Leaderboard
We hold a leaderboard for evaluating model performance on our MANGO benchmark. We measure the success rate on Destination Finding (DF) questions and Route Finding (RF) problems, both with easy and hard settings. The evaluation is performed on all 53 mazes with average accuracy reported.
Submission
We welcome new submissions to our MANGO benchmark. To submit a new result, please email [dingpeng]@@uchicago.edu
with the paper of your method.
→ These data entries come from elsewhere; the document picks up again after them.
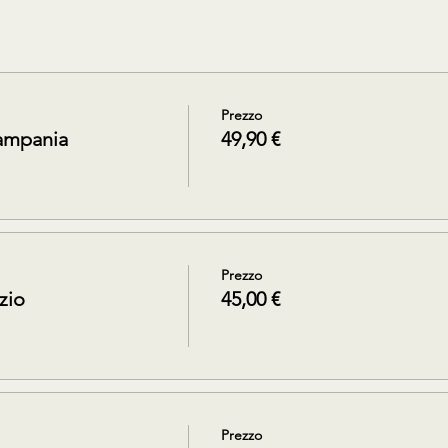
Prezzo
ampania
49,90 €
Prezzo
zio
45,00 €
Prezzo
We will then update the leaderboard and link your paper accordingly.
🏆 Benchmark 🏆
Rank | Model | DF (easy) | DF (hard) | RF (easy) | RF (hard) |
---|---|---|---|---|---|
1 🥇 | o1-preview* | 1.0 | 1.0 | 0.97 | 0.97 |
2 🥈 | o1-mini* | 1.0 | 1.0 | 0.44 | 0.80 |
3 🥉 | GPT-4-0613 | 0.83 | 0.58 | 0.55 | 0.45 |
4 | Claude-2 | 0.81 | 0.45 | 0.47 | 0.19 |
5 | Clause-1 | 0.72 | 0.36 | 0.33 | 0.11 |
6 | GPT-3.5-turbo-0613 | 0.57 | 0.32 | 0.15 | 0.03 |
7 | Llama-2 | 0.41 | 0.24 | 0.03 | 0.00 |
8 | RWKV | 0.19 | 0.20 | 0.01 | 0.00 |
Updated on: 2024-09-24
*: o1-preview and o1-mini models are tested on a randomly sampled 3-game subset. Note that o1 models do not allow structured outputs and forbid strong formatting prompt, so we have to remove "start your answer with '['" in the original prompt, which makes the ratio of format-valid outputs relatively low, roughly 0.16 for DF questions and 0.47 for RF questions. The reported results are only from format-valid outputs.